▶ **Tasks and exercises**
1 - From the Neural Ninjas pipeline description, set down the stretch from "AI-Powered Data Processing" through "with full versioning!".
2 - According to the Neural Ninjas pipeline description, what event was the system built for?
3 - Render this sentence from the Neural Ninjas pipeline description in Spanish: "Neural Ninjas is an intelligent ETL (Extract, Transform, Load) pipeline that eliminates manual schema definition and data processing configuration."

▶ **Source text**
# # # # #

🚀 Neural Ninjas - Dynamic ETL Pipeline

AI-Powered Data Processing | Zero Configuration | Production Ready

Upload any JSON/CSV file and watch as our intelligent pipeline automatically infers schemas, detects data types, tracks changes, removes duplicates, and loads everything into MongoDB with full versioning!

🌟 Overview

Neural Ninjas is an intelligent ETL (Extract, Transform, Load) pipeline that eliminates manual schema definition and data processing configuration. Built for OSC Hackathon 2025, this system uses AI-powered type detection and smart algorithms to handle dynamic data from any source.

# # # # #

▶ **Recorded information**
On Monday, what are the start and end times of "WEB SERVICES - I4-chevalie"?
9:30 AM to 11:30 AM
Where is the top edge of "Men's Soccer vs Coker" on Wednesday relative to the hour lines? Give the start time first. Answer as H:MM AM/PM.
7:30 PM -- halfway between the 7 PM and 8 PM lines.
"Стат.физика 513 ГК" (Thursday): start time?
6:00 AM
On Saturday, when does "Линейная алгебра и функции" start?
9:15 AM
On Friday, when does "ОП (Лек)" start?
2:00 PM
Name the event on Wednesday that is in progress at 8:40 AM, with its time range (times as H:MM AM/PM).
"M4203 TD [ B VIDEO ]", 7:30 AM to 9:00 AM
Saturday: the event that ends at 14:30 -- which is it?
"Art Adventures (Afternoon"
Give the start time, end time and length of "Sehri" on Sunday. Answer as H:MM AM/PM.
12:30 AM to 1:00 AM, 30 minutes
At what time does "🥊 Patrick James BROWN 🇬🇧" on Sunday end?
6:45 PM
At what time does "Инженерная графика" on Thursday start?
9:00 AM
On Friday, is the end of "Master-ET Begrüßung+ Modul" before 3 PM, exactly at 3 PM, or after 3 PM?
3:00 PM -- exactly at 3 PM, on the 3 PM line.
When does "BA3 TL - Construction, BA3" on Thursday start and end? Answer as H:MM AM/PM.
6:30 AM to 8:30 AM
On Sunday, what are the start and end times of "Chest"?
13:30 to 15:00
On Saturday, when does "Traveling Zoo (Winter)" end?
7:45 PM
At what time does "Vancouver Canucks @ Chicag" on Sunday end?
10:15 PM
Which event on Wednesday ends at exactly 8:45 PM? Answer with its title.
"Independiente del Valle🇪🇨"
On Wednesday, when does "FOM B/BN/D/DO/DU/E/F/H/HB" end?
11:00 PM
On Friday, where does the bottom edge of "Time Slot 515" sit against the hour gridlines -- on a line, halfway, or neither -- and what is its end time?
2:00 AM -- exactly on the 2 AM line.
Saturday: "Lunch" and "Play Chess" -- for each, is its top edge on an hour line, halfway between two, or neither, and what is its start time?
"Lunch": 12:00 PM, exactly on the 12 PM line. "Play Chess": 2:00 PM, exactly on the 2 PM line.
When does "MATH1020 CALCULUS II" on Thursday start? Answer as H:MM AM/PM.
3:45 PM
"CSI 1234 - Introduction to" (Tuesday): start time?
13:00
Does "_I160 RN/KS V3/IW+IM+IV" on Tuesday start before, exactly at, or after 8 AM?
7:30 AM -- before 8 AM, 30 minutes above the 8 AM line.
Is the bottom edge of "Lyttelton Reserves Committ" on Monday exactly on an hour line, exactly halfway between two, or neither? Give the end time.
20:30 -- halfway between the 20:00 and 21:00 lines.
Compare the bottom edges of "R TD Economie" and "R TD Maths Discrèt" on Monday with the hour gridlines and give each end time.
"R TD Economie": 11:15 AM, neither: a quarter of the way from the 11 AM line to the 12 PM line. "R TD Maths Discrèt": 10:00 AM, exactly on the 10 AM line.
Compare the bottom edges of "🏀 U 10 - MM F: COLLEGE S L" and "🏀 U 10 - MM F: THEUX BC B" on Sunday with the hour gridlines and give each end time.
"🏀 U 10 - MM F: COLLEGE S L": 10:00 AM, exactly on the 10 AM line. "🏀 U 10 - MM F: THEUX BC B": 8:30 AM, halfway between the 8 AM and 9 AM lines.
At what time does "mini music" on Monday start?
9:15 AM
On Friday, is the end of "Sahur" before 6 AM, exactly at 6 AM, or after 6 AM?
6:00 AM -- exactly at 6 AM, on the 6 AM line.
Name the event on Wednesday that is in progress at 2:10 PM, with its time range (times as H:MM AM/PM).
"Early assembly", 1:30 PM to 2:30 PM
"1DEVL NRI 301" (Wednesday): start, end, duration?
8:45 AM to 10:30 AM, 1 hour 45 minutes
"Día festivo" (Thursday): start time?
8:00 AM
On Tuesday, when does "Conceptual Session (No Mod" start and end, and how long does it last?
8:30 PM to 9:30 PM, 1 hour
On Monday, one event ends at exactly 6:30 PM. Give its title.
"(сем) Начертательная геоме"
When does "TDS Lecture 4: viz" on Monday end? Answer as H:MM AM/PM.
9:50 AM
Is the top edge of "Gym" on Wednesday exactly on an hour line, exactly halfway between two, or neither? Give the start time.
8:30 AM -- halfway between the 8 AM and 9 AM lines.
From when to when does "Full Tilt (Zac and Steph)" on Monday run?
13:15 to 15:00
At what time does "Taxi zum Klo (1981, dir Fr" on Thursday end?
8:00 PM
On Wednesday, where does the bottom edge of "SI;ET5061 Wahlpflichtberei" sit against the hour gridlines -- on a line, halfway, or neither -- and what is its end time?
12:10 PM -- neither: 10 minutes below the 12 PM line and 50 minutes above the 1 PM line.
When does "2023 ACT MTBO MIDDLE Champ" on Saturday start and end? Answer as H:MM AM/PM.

# # # # #

▶ **Solutions per task**
1 -
AI-Powered Data Processing | Zero Configuration | Production Ready

Upload any JSON/CSV file and watch as our intelligent pipeline automatically infers schemas, detects data types, tracks changes, removes duplicates, and loads everything into MongoDB with full versioning!

2 - OSC Hackathon 2025.

3 - Neural Ninjas es una canalización ETL (extracción, transformación y carga) inteligente que elimina la definición manual de esquemas y la configuración del procesamiento de datos.